Advance payments and valuation of a firm

Hi - we have following discussion among partners

You have a Company A with ENV = 50 (= ENterprise Value) C = 10 D (bank) = 15 EQV = 50 + 10 - 15 = 45 (=EQuity Value)

Now the owner of company A has learned something about finance and does a smart move: she/he makes her/his customers pay advance payments and does that consistently. That way a permanent cash excess is being created of 5, bringing the cashlevel to 10+5 = 15. New situation of company A ENV = 50 C = 10 + 5 = 15 D (bank) = 15 Advance payments from customers = 5

Hypothesis 1 : EQV = 50 + 15 - 15 = 50. Here the advance payments are not deducted from the ENV because they represent a permanent operating financing that is continuously renewed, each time a new customer is paying an advance, replacing an "old" customer. Moreover advance payments do not have to be repaid, provided the products/services are actually delivered. The free cashflow advance payments provide stays within the company. This delivers an excess cash that could be paid out to shareholders and hence increases the equity value of company A from 45 to 50.

Hypothesis 2 : EQV = 50 + 15 - 15 - 5 = 45. Here the advance payments are deducted. The reasoning is that a company cannot add EQV by obtaining permanent free financing from its customers, permanently increasing its (extra) cash level. Therefore the debt of the advance payments should be deducted from the extra cash the advance payments create.

Could someone provide us the answer?

Winsight

10 Comments
 
Most Helpful

You're using a faulty premise in each of your hypotheses that ENV would be unchanged by a permanent reduction in working capital. And you should look at ENV as a function of EQV, not the other way around.

Market value of equity is increased, but by how much is complicated.

Assume the extra $5 is immediately paid as a dividend to equity holders. Through a DCF lens, this would be +$5 at t=0, so an immediate increase of exactly $5. However, this is now a slightly riskier business than it was before, because it has a $5 increase in working capital liabilities. In theory, this could impact its borrowing rate on existing debt and/or slightly increase the discount rate used for its valuation, which would slightly offset the $5 increase in valuation. In practice, that offset might be negligible.

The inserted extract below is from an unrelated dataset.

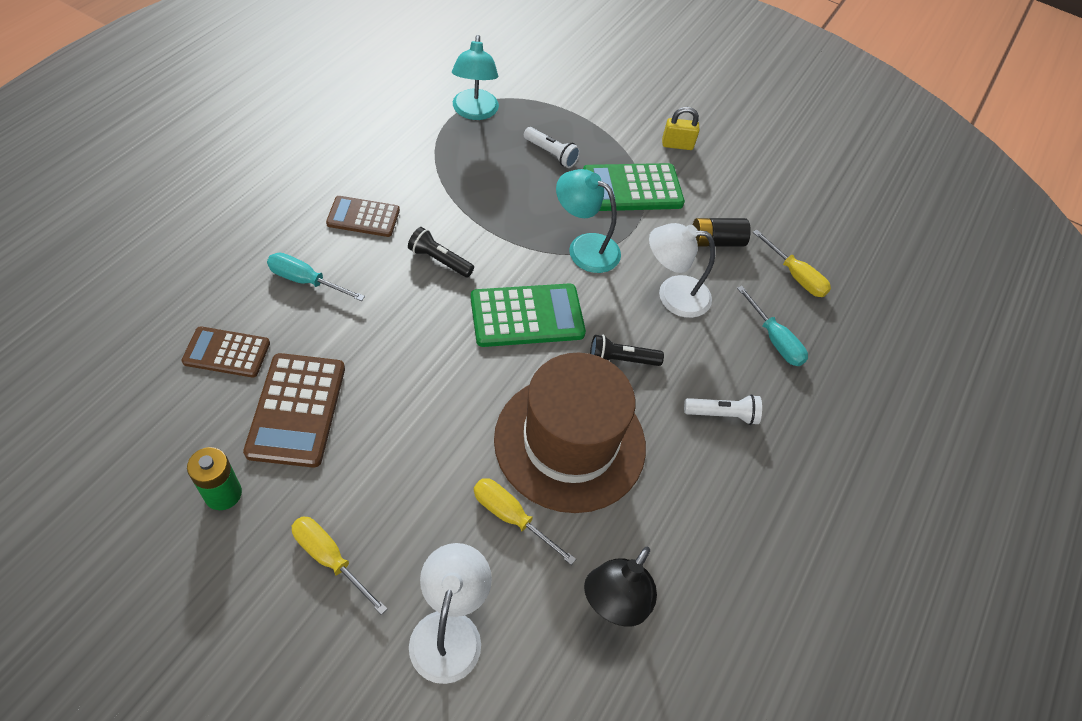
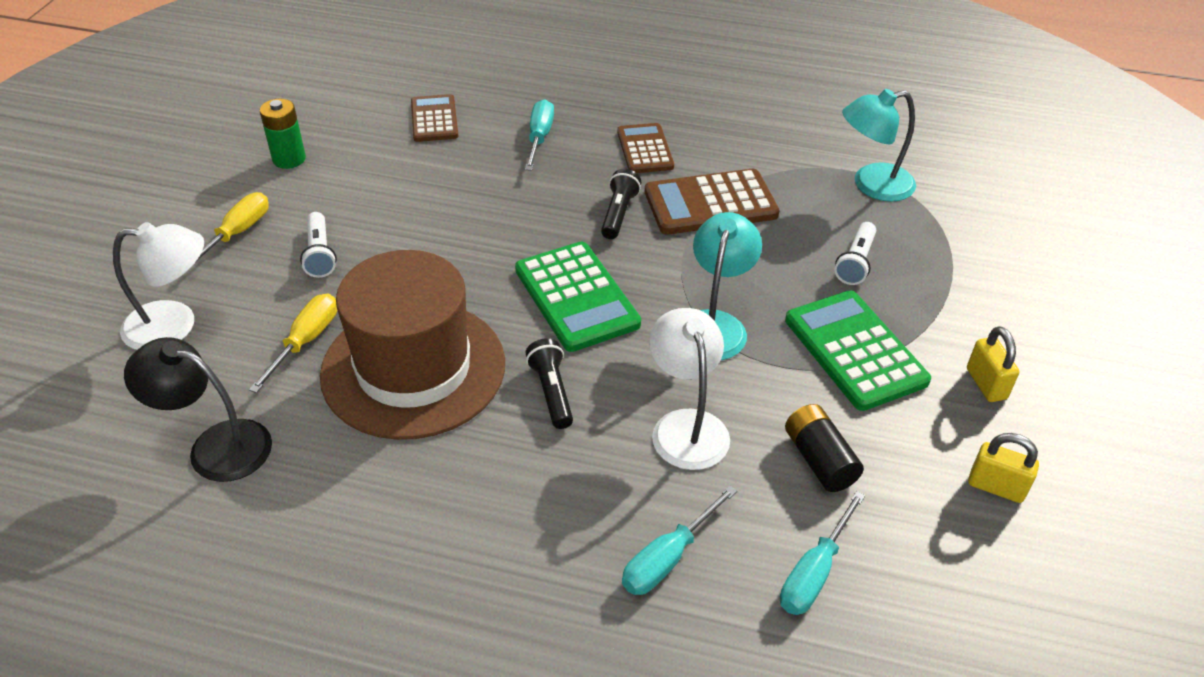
camera: 80 degrees right, 10 degrees down
brown calculator [243,353,345,467] -> brown calculator moved to [645,169,780,235]
white flashlight [684,394,762,425] -> white flashlight moved to [300,212,337,278]
yellow screwdriver [753,230,831,297] -> turquoise screwdriver [780,491,866,615]
none -> yellow padlock [968,433,1039,503]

Or you could assume the extra $5 was used to pay down debt. This would mean no immediate cash impact for equity holders, but reduced interest payments going forward. Again, increase in value to shareholders, but can't say exactly how much.

The only scenario where equity value wouldn't change is if management kept this "excess" cash on the balance sheet without returning it to shareholders, paying down debt, or investing it in growth (which also creates value). Leaving it on the balance sheet implies its not "excess" cash at all, so it's still essentially working capital.

Short answer: EQV increases to $50.

 

Jesus. Slow down, Cowboy.

  • Sure, there are plenty of times where it's useful to arrive at equity value after arriving at enterprise value. Here, it is not. The question is what happens to equity value? Any attempt to solve this through the impact on ENV is just an extra unnecessary step.

  • Good point about customer defaults. But my point stands that, all else equal, lower net working capital amplifies the cyclicality of a business. It's not just about the impact on collateral. The more working capital there is, the more it becomes a source of cash in a stress situation with declining revenues. This matters to lenders. This is a theoretical exercise, and I can't quantify this from a hypothetical any better than you can quantify the impact of reduced customer defaults.

  • "so EV effect is +5 minus a bit..." Assuming you mean enterprise value, you're ignoring the debt payment, which immediately reduces EV by $5. Equity value, even assuming sub-optimal capital structure and increased WACC, still goes up but an uncertain amount, as we both said.

  • You need to rethink your Apple analogy. Of course Apple's B/S cash counts in its equity valuation. The cash counts here as well. That's not the question. The question is: what happens if Apple's receivable's suddenly and permanently transformed into cash? The only way that impacts equity value is if investors think Apple will one day do something with that cash that they couldn't have otherwise done with A/R. If they never plan to return it to stakeholders or use it to grow the business, then its assumed to be required operating cash, ie working capital instead of "excess" cash (this is why the Enterprise Value formula technically uses debt less excess cash). Moving working capital from one bucket to another won't impact eqv.

"Rover-S" Short answer: he is right EQV will increase to something between 45 and 50, but it will be very close to 50 imo.

That was a whole lot of calling me wrong to arrive at the exact same conclusion.